[Dataset entries]
:::::
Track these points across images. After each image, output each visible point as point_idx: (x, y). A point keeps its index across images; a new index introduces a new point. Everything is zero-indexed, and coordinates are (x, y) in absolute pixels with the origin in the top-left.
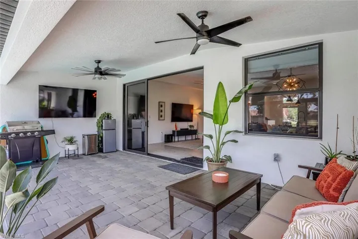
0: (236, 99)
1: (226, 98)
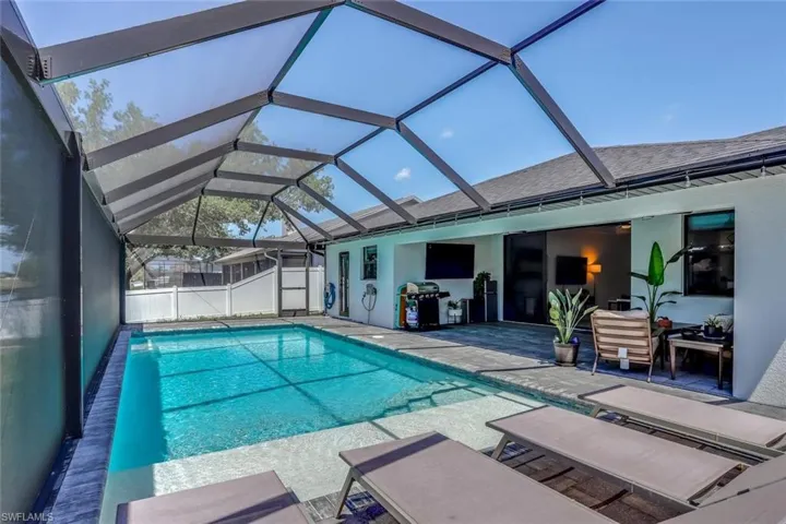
0: (674, 259)
1: (661, 258)
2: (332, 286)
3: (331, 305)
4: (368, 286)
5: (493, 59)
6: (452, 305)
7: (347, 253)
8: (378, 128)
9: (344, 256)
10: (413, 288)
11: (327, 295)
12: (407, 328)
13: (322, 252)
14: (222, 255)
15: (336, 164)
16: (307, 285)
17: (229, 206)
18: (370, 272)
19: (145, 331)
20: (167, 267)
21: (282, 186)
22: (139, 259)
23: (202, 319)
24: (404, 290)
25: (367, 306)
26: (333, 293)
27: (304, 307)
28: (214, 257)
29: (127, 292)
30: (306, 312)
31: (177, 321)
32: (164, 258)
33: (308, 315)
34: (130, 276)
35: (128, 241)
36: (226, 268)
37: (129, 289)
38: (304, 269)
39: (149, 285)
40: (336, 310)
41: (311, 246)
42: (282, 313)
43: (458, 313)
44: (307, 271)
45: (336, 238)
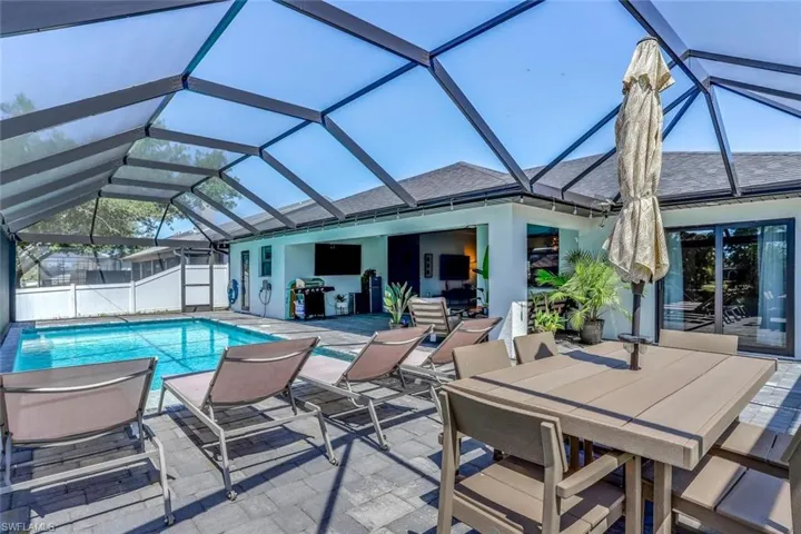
2: (235, 283)
3: (234, 300)
4: (264, 282)
5: (413, 61)
6: (340, 298)
7: (248, 252)
8: (302, 121)
9: (245, 255)
10: (301, 284)
11: (230, 292)
12: (297, 319)
13: (227, 250)
14: (132, 252)
15: (261, 156)
16: (210, 283)
17: (132, 206)
18: (266, 269)
19: (37, 327)
20: (68, 265)
21: (204, 177)
22: (32, 257)
23: (103, 316)
24: (294, 285)
25: (263, 299)
26: (236, 288)
27: (208, 303)
28: (123, 254)
29: (17, 291)
30: (209, 307)
31: (75, 318)
32: (62, 254)
33: (212, 310)
34: (21, 274)
35: (19, 239)
36: (135, 265)
37: (19, 287)
38: (208, 266)
39: (45, 283)
40: (238, 305)
41: (214, 244)
42: (186, 308)
43: (344, 305)
44: (211, 269)
45: (235, 238)
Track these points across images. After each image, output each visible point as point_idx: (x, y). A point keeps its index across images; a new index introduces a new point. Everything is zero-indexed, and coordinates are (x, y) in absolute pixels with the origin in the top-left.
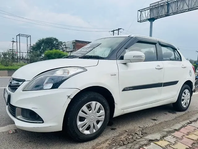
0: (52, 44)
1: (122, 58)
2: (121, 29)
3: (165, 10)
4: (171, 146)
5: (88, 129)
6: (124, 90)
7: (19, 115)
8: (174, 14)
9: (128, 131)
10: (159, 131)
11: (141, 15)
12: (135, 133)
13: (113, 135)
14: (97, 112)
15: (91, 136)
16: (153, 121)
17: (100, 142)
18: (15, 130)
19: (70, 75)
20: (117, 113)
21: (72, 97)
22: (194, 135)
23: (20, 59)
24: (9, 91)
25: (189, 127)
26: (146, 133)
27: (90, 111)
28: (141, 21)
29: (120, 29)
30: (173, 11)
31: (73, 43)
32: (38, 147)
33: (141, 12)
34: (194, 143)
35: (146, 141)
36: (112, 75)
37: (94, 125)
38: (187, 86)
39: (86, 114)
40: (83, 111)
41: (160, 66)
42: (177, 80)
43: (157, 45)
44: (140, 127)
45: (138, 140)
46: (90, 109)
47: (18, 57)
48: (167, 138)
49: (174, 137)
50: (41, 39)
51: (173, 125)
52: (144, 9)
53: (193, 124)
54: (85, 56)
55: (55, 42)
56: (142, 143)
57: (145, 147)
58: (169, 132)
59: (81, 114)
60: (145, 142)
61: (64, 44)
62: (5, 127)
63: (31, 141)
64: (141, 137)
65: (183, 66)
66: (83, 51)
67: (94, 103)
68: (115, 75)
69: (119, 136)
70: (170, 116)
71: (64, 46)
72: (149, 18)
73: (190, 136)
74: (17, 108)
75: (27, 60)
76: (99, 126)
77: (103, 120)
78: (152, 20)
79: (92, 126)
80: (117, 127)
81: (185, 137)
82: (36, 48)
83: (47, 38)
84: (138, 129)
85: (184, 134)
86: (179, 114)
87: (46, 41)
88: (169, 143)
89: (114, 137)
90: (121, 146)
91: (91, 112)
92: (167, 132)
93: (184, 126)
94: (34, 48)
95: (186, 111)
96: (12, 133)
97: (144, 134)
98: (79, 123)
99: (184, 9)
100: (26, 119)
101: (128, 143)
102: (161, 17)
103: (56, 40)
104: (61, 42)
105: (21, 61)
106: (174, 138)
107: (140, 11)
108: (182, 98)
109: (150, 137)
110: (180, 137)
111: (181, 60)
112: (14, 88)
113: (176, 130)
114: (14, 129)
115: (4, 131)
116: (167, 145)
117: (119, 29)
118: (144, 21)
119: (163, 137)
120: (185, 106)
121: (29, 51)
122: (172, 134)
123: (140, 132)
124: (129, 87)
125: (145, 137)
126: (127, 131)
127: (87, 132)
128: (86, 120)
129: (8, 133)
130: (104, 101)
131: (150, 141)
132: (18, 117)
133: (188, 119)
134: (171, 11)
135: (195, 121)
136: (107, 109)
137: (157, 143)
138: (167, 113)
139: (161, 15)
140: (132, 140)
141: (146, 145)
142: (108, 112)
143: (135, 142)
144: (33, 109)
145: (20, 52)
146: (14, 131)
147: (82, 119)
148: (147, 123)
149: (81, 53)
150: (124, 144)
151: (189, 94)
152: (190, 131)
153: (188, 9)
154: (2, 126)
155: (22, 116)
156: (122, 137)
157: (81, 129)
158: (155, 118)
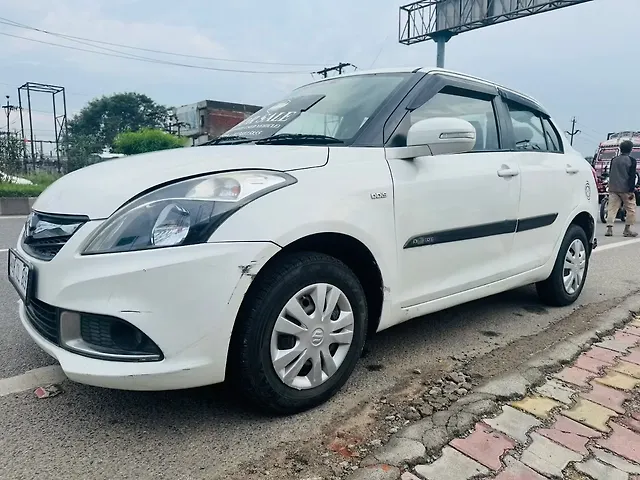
0: (134, 113)
1: (400, 141)
2: (348, 64)
3: (481, 7)
4: (563, 412)
5: (305, 371)
6: (410, 244)
7: (72, 337)
8: (509, 17)
9: (423, 372)
10: (516, 367)
11: (409, 21)
12: (447, 379)
13: (379, 388)
14: (332, 319)
15: (315, 394)
16: (488, 339)
17: (344, 411)
18: (56, 386)
19: (243, 195)
20: (388, 318)
21: (255, 271)
22: (619, 376)
23: (34, 162)
24: (29, 259)
25: (595, 351)
26: (480, 377)
27: (309, 313)
28: (408, 42)
29: (345, 65)
30: (504, 9)
31: (199, 109)
32: (144, 438)
33: (409, 12)
34: (626, 400)
35: (488, 402)
36: (374, 197)
37: (322, 357)
38: (578, 228)
39: (299, 324)
40: (288, 316)
41: (508, 168)
42: (555, 212)
43: (498, 100)
44: (454, 359)
45: (461, 400)
46: (309, 308)
47: (26, 156)
48: (543, 387)
49: (565, 384)
50: (100, 99)
51: (553, 347)
52: (417, 3)
53: (606, 342)
54: (277, 137)
55: (142, 108)
56: (478, 408)
57: (487, 421)
58: (549, 371)
59: (282, 325)
60: (487, 405)
61: (170, 113)
62: (21, 376)
63: (116, 422)
64: (469, 390)
65: (569, 169)
66: (268, 123)
67: (321, 287)
68: (384, 196)
69: (396, 389)
70: (531, 323)
71: (174, 118)
72: (434, 30)
73: (610, 380)
74: (63, 314)
75: (58, 164)
76: (338, 359)
77: (350, 342)
78: (442, 36)
79: (317, 361)
80: (384, 361)
81: (598, 383)
82: (83, 126)
83: (117, 97)
84: (451, 365)
85: (592, 374)
86: (556, 313)
87: (116, 106)
88: (557, 404)
89: (385, 392)
90: (413, 420)
91: (312, 316)
92: (540, 369)
93: (583, 350)
94: (76, 126)
95: (576, 306)
96: (47, 394)
97: (474, 380)
98: (278, 355)
99: (539, 3)
100: (100, 348)
101: (435, 410)
102: (470, 27)
103: (144, 100)
104: (163, 107)
105: (37, 170)
106: (566, 388)
107: (408, 9)
108: (567, 265)
109: (494, 388)
110: (582, 384)
111: (562, 151)
112: (46, 246)
113: (564, 362)
114: (53, 382)
115: (18, 390)
116: (552, 411)
117: (342, 66)
118: (419, 39)
119: (534, 386)
120: (572, 291)
121: (61, 138)
122: (555, 375)
123: (461, 373)
124: (426, 236)
125: (482, 390)
126: (418, 373)
127: (303, 383)
128: (298, 343)
129: (32, 395)
130: (353, 282)
131: (497, 400)
132: (71, 344)
133: (591, 328)
134: (498, 11)
135: (610, 333)
136: (361, 306)
137: (519, 404)
138: (522, 312)
139: (469, 21)
140: (444, 402)
141: (490, 414)
142: (364, 315)
143: (454, 407)
144: (123, 316)
145: (32, 141)
146: (53, 389)
147: (286, 341)
148: (473, 345)
149: (260, 129)
150: (423, 416)
151: (583, 253)
152: (606, 364)
153: (550, 4)
154: (9, 375)
155: (81, 340)
156: (409, 391)
157: (283, 374)
158: (492, 329)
:::::
◆ WHAT THE TASK REQUIRES: Write out again exactly the lines from the start of the data above through the line containing "31: (73, 43)", inclusive, excluding any pictures.

◆ WRITTEN RESPONSE:
Track these points across images. After each image, output each visible point as point_idx: (x, y). A point keeps its index across images; a new index introduces a new point. Everything is zero-indexed, and coordinates are (x, y) in absolute pixels with the origin in the top-left.
0: (236, 99)
1: (226, 98)
0: (674, 259)
1: (661, 258)
2: (332, 286)
3: (331, 305)
4: (368, 286)
5: (493, 59)
6: (452, 305)
7: (347, 253)
8: (378, 128)
9: (344, 256)
10: (413, 288)
11: (327, 295)
12: (407, 328)
13: (322, 252)
14: (222, 255)
15: (336, 164)
16: (307, 285)
17: (229, 206)
18: (370, 272)
19: (145, 331)
20: (167, 267)
21: (282, 186)
22: (139, 259)
23: (202, 319)
24: (404, 290)
25: (367, 306)
26: (333, 293)
27: (304, 307)
28: (214, 257)
29: (127, 292)
30: (306, 312)
31: (177, 321)
32: (164, 258)
33: (308, 315)
34: (130, 276)
35: (128, 241)
36: (226, 268)
37: (129, 289)
38: (304, 269)
39: (149, 285)
40: (336, 310)
41: (311, 246)
42: (282, 313)
43: (458, 313)
44: (307, 271)
45: (336, 238)
2: (235, 283)
3: (234, 300)
4: (264, 282)
5: (413, 61)
6: (340, 298)
7: (248, 252)
8: (302, 121)
9: (245, 255)
10: (301, 284)
11: (230, 292)
12: (297, 319)
13: (227, 250)
14: (132, 252)
15: (261, 156)
16: (210, 283)
17: (132, 206)
18: (266, 269)
19: (37, 327)
20: (68, 265)
21: (204, 177)
22: (32, 257)
23: (103, 316)
24: (294, 285)
25: (263, 299)
26: (236, 288)
27: (208, 303)
28: (123, 254)
29: (17, 291)
30: (209, 307)
31: (75, 318)
32: (62, 254)
33: (212, 310)
34: (21, 274)
35: (19, 239)
36: (135, 265)
37: (19, 287)
38: (208, 266)
39: (45, 283)
40: (238, 305)
41: (214, 244)
42: (186, 308)
43: (344, 305)
44: (211, 269)
45: (235, 238)
Track these points across images. After each image, output each visible point as point_idx: (x, y). A point keeps its index across images; a new index introduces a new point. Everything is zero-indexed, and coordinates are (x, y) in absolute pixels with the origin in the top-left.
0: (52, 44)
1: (122, 58)
2: (121, 29)
3: (165, 10)
4: (171, 146)
5: (88, 129)
6: (124, 90)
7: (19, 115)
8: (174, 14)
9: (128, 131)
10: (159, 131)
11: (141, 15)
12: (135, 133)
13: (113, 135)
14: (97, 112)
15: (91, 136)
16: (153, 121)
17: (100, 142)
18: (15, 130)
19: (70, 75)
20: (117, 113)
21: (72, 97)
22: (194, 135)
23: (20, 59)
24: (9, 91)
25: (189, 127)
26: (146, 133)
27: (90, 111)
28: (141, 21)
29: (120, 29)
30: (173, 11)
31: (73, 43)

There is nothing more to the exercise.